>>>

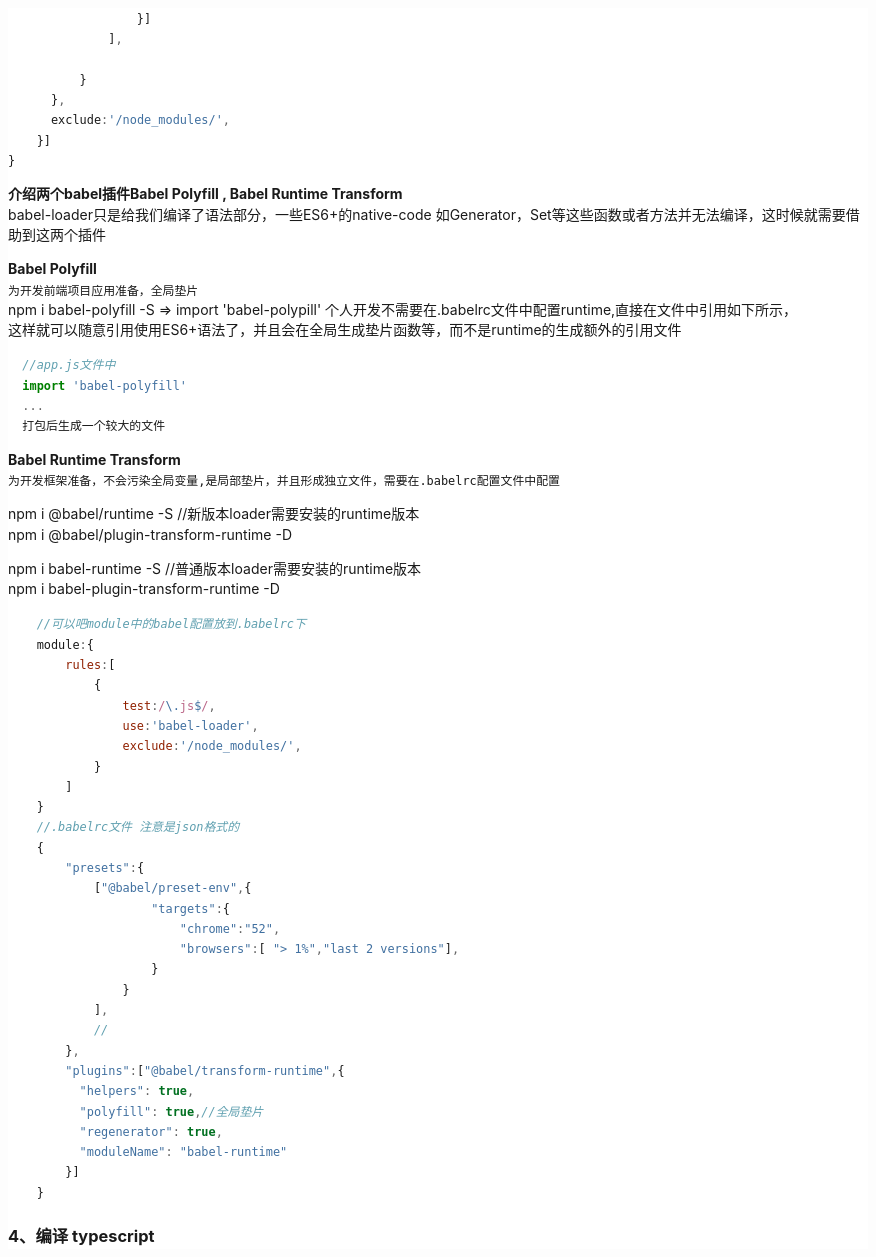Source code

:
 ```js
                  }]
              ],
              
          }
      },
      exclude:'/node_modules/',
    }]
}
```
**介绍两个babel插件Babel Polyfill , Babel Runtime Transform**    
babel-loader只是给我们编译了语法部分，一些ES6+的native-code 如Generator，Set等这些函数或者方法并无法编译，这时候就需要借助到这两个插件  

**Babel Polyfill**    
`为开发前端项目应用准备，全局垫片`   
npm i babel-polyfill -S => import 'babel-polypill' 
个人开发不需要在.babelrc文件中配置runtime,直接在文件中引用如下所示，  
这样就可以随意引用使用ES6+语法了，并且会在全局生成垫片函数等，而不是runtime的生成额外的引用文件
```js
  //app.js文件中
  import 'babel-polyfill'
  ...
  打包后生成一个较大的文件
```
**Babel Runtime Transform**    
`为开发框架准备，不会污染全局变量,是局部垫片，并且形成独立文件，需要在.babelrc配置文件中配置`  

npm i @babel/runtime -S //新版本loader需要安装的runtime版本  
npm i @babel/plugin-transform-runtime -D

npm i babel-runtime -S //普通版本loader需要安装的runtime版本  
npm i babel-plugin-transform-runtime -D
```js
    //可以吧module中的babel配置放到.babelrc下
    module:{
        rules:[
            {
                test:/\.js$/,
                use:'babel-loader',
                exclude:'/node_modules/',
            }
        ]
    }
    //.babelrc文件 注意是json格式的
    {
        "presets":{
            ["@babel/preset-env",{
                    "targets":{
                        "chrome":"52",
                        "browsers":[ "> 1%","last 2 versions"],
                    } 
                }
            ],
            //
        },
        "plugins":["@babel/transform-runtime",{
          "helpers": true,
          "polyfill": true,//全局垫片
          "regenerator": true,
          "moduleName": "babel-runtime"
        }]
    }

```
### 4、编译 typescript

<<<

Retype each entry above character for character; pictures stay out.

Source code

:
 ```js
                  }]
              ],
              
          }
      },
      exclude:'/node_modules/',
    }]
}
```
**介绍两个babel插件Babel Polyfill , Babel Runtime Transform**    
babel-loader只是给我们编译了语法部分，一些ES6+的native-code 如Generator，Set等这些函数或者方法并无法编译，这时候就需要借助到这两个插件  

**Babel Polyfill**    
`为开发前端项目应用准备，全局垫片`   
npm i babel-polyfill -S => import 'babel-polypill' 
个人开发不需要在.babelrc文件中配置runtime,直接在文件中引用如下所示，  
这样就可以随意引用使用ES6+语法了，并且会在全局生成垫片函数等，而不是runtime的生成额外的引用文件
```js
  //app.js文件中
  import 'babel-polyfill'
  ...
  打包后生成一个较大的文件
```
**Babel Runtime Transform**    
`为开发框架准备，不会污染全局变量,是局部垫片，并且形成独立文件，需要在.babelrc配置文件中配置`  

npm i @babel/runtime -S //新版本loader需要安装的runtime版本  
npm i @babel/plugin-transform-runtime -D

npm i babel-runtime -S //普通版本loader需要安装的runtime版本  
npm i babel-plugin-transform-runtime -D
```js
    //可以吧module中的babel配置放到.babelrc下
    module:{
        rules:[
            {
                test:/\.js$/,
                use:'babel-loader',
                exclude:'/node_modules/',
            }
        ]
    }
    //.babelrc文件 注意是json格式的
    {
        "presets":{
            ["@babel/preset-env",{
                    "targets":{
                        "chrome":"52",
                        "browsers":[ "> 1%","last 2 versions"],
                    } 
                }
            ],
            //
        },
        "plugins":["@babel/transform-runtime",{
          "helpers": true,
          "polyfill": true,//全局垫片
          "regenerator": true,
          "moduleName": "babel-runtime"
        }]
    }

```
### 4、编译 typescript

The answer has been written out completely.